The big secret is that there is no secret.
I have done quite a bit of successful fundraising over the years, and founders frequently ask my advice about it. Few first-time founders believe me, but raising funds is by far the easiest part of growing a start-up.
Recently a plethora of seminars and courses have popped up offering to train founders in how to pitch their ideas to investors. While practice is certainly a good thing, focusing on the pitch can be a distraction. Some of the advice given in these seminars is ridiculously detailed and covers things like the correct number of people to bring to the meetings, which other companies to mention, what colors are most effective in the presentation slides, and even the best day of the week on which to pitch.

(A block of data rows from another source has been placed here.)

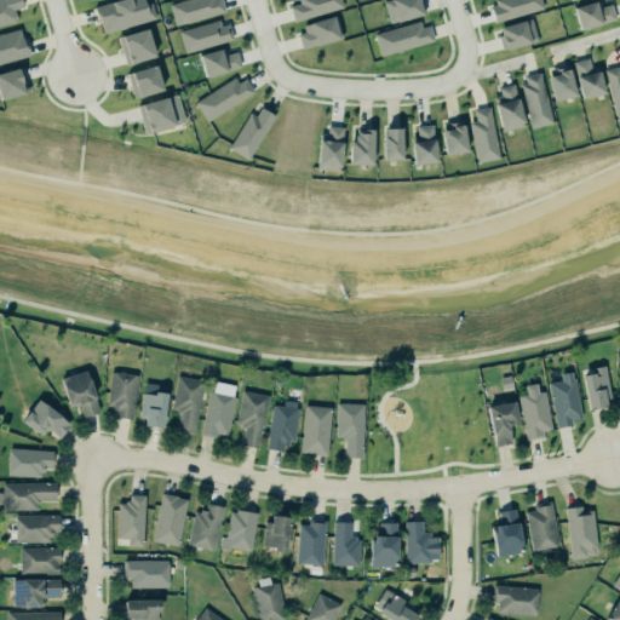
[(0,0),(0,18),(15,15),(11,6),(21,3),(19,0),(0,0)]
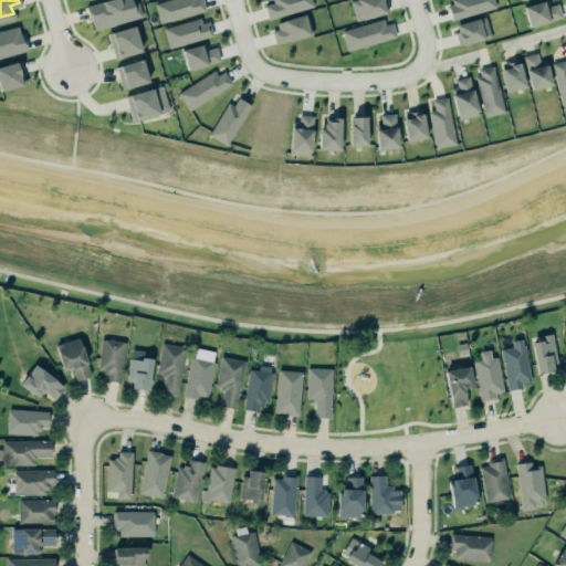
[(93,30),(143,18),(139,2),(132,3),(130,0),(106,0),(87,4),(93,30)]
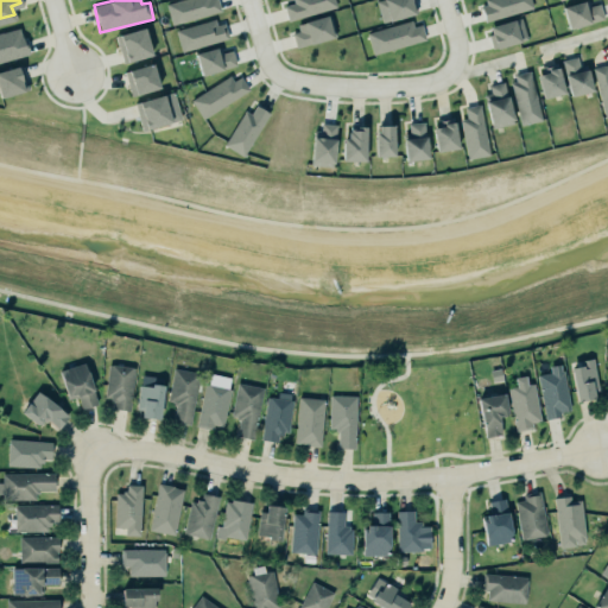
[(164,2),(171,0),(216,0),(221,12),(170,26),(164,2)]
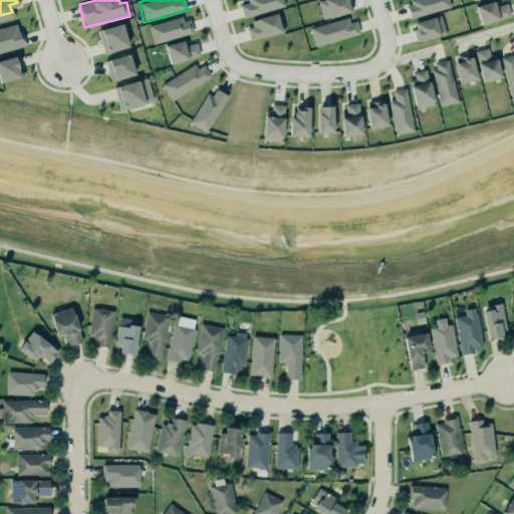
[(283,5),(281,0),(246,0),(247,2),(238,4),(242,17),(283,5)]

Over-thinking the pitch to that extent is distracting nonsense at best and harmful at worst.
Good VCs have heard thousands of pitches, and they pride themselves on being able to “see though” the pitch to evaluate the team’s actual chance of success. They far more experience at this kind of evaluation than both you and the people offering to teach you how to pitch for a fee.
Investors will not be swayed by the color of your powerpoint slides.
By all means attend one of the many free events that offer a chance to practice you pitch before meeting investors, but don’t over-analyse it. Focus on growing your business. Being able to tell a VC that you have a growing number of paying customers, has far more impact than a well-polished pitch.